▸ 提示資料:
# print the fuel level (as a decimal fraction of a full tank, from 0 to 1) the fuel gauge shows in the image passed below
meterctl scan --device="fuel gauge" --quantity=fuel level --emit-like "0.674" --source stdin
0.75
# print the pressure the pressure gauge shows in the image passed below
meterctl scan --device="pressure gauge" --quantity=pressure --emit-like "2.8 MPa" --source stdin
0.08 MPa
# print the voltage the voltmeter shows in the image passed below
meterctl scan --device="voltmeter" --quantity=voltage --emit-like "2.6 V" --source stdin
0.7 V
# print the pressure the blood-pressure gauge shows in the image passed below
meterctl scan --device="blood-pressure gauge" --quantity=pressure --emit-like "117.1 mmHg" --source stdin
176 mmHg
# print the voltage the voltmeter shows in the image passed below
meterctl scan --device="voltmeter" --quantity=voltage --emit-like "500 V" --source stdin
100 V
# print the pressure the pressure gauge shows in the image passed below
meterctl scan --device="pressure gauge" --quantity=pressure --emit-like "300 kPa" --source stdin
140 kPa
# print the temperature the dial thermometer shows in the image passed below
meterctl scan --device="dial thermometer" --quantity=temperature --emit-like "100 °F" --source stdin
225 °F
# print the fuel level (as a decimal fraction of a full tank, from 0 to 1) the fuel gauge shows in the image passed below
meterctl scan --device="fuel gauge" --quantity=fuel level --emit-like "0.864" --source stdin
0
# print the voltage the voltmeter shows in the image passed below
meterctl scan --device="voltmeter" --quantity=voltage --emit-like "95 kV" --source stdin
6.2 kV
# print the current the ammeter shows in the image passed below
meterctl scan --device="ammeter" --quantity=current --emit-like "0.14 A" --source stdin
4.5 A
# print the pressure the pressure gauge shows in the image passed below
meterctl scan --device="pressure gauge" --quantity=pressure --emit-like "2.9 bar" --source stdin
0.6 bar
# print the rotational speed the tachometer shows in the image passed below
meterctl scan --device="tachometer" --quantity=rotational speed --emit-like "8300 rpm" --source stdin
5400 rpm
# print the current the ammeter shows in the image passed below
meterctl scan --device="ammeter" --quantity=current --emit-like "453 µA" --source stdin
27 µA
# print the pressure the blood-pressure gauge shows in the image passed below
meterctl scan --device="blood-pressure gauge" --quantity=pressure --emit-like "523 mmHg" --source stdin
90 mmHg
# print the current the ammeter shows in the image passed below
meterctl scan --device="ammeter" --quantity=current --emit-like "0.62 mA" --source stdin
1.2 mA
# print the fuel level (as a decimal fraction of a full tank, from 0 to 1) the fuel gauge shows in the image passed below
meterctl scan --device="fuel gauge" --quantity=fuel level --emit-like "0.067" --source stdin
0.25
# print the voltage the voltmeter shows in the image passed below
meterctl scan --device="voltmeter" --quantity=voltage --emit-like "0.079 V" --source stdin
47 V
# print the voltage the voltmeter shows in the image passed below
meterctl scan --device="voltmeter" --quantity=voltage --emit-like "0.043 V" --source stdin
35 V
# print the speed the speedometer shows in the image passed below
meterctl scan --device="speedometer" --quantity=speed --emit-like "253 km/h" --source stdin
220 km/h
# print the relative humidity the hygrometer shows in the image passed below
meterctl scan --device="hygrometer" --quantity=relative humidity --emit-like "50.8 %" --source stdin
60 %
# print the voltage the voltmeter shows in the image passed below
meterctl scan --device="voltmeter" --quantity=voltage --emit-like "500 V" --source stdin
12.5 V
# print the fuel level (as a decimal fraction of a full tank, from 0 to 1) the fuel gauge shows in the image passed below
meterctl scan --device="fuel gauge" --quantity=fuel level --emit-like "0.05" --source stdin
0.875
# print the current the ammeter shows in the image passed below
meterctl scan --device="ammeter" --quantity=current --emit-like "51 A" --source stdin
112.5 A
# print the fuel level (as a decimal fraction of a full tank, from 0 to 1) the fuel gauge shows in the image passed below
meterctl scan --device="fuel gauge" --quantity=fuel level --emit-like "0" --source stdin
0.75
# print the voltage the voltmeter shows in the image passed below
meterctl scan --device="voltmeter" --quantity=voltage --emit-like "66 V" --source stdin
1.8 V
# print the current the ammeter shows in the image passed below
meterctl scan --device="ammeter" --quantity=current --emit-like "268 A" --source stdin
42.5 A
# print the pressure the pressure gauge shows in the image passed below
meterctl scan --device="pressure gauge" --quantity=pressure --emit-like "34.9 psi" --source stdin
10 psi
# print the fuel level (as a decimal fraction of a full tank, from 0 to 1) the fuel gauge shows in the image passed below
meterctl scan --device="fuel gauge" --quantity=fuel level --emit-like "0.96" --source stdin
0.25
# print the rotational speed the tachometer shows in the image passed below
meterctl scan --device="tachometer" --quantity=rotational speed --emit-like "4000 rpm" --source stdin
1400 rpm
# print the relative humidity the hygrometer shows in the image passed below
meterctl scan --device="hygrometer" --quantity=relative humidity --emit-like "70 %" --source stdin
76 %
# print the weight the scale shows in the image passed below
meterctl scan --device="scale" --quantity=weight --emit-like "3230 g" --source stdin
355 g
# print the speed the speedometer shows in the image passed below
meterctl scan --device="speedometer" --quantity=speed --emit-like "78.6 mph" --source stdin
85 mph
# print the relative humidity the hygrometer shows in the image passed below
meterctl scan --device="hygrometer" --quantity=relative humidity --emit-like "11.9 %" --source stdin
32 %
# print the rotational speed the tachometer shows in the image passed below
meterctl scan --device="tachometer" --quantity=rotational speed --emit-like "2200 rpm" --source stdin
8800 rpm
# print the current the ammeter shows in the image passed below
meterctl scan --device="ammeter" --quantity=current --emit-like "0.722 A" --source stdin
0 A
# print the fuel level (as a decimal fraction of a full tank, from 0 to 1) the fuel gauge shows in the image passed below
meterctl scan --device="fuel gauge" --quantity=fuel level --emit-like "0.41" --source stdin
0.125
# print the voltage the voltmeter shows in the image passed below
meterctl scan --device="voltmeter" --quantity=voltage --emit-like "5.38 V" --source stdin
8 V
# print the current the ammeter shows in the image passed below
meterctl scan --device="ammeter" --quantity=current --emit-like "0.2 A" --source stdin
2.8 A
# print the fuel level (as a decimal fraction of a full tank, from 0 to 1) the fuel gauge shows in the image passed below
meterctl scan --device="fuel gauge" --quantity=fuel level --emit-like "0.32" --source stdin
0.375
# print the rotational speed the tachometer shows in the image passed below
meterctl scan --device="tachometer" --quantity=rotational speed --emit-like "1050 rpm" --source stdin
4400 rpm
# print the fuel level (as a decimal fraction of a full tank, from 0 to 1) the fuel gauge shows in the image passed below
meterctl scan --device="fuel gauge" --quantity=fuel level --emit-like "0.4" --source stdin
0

▸ 課題について: 上の資料のうち、文字列「scale」を含む行を数え、その数だけを答えなさい。大文字と小文字は区別すること。

▸ 課題の解答: 2